What parents using donor sperm can do
Parents who have used donor sperm, especially from international banks, may now feel anxious, even if they are not directly linked to this specific donor. While the absolute risk of a similar scenario is low, there are practical steps any concerned family can take.
- Check documentation provided by the fertility clinic, including donor ID numbers.
- Ask the clinic whether any safety alerts have been issued about the donor used.
- Discuss with a genetic counsellor if your child has a donor background and unexplained health issues.
- Consider genetic testing when recommended by a specialist, particularly if there is an early cancer diagnosis.
Genetic counselling can help families understand complex results, the difference between a variant of unknown significance and a clearly harmful mutation, and what level of monitoring might be sensible.
Key genetic concepts behind the story
Several technical terms sit at the heart of this case. Understanding them makes the stakes clearer.
Mosaicism
Mosaicism occurs when not all cells in a person’s body share the same DNA. A mutation may arise during early development or later in life, so only a proportion of cells carry it.
If the mutation is present only in reproductive cells, such as sperm, the individual can be perfectly healthy, yet still pass the mutation to some offspring. This seems to be what happened with the Danish donor and the TP53 variant.
Penetrance and risk
Even when someone inherits a cancer‑linked mutation, disease is not guaranteed. Geneticists talk about “penetrance”: the probability that a person carrying a mutation will actually develop the associated condition.

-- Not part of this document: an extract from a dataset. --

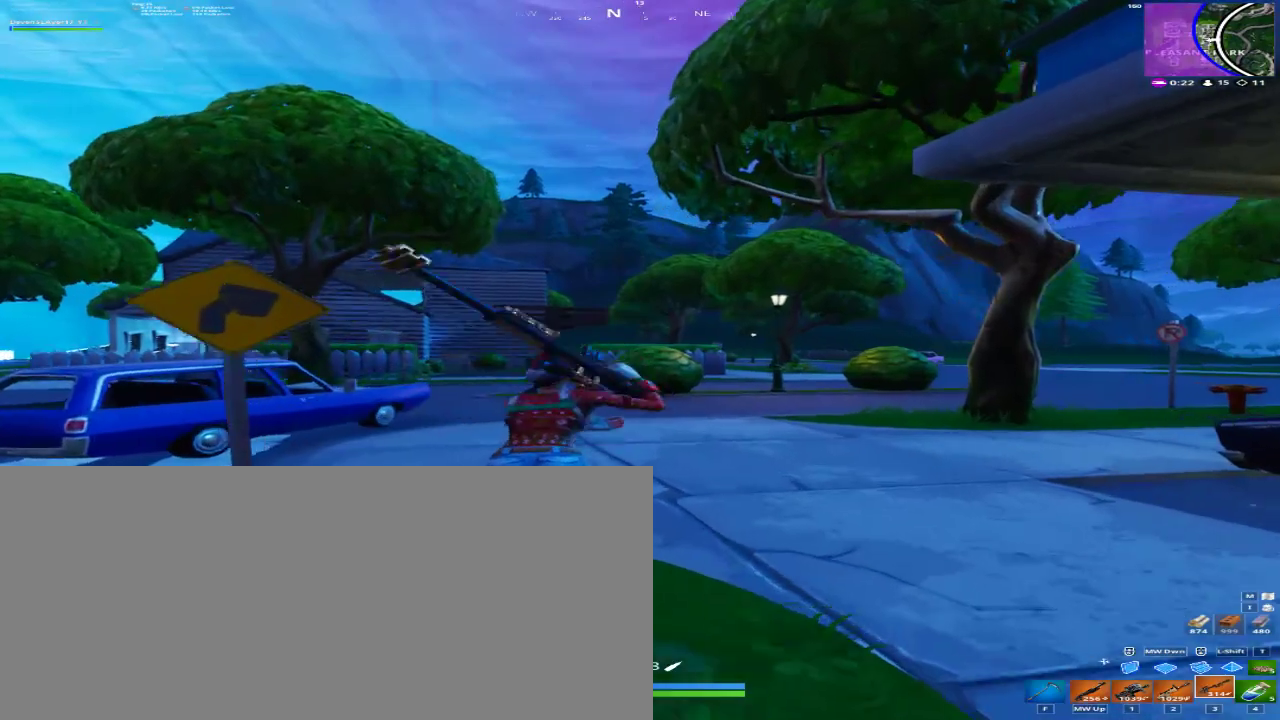
{"keys": ["w"], "mouse": [], "events": [[467, "a", "up"]]}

For high‑risk genes like TP53, penetrance can be substantial, especially during childhood or early adulthood. That is why early surveillance is often recommended when such a mutation is confirmed.
What this case signals for the future of donor screening
The Danish incident is likely to accelerate discussions around how deeply donors should be genetically tested. Large, multi‑gene panels could catch more inherited disorders, but they also raise difficult questions.
Who pays for extensive screening? How are rare, poorly understood variants handled? At what point does excluding donors for uncertain results reduce the donor pool so sharply that access to fertility treatment suffers?
Some experts suggest targeted strategies: more detailed sequencing of the sperm itself for donors who father large numbers of children, closer tracking of medical outcomes in donor‑conceived offspring, and clear international reporting systems for suspected genetic problems.
For families relying on donor conception, the case highlights a difficult balance. Modern reproductive medicine can open paths to parenthood that would once have been closed. At the same time, genetic risks, even very rare ones, cannot be reduced to zero, and transparent handling of such incidents will play a growing role in maintaining trust.
Originally posted 2026-03-12 23:40:44.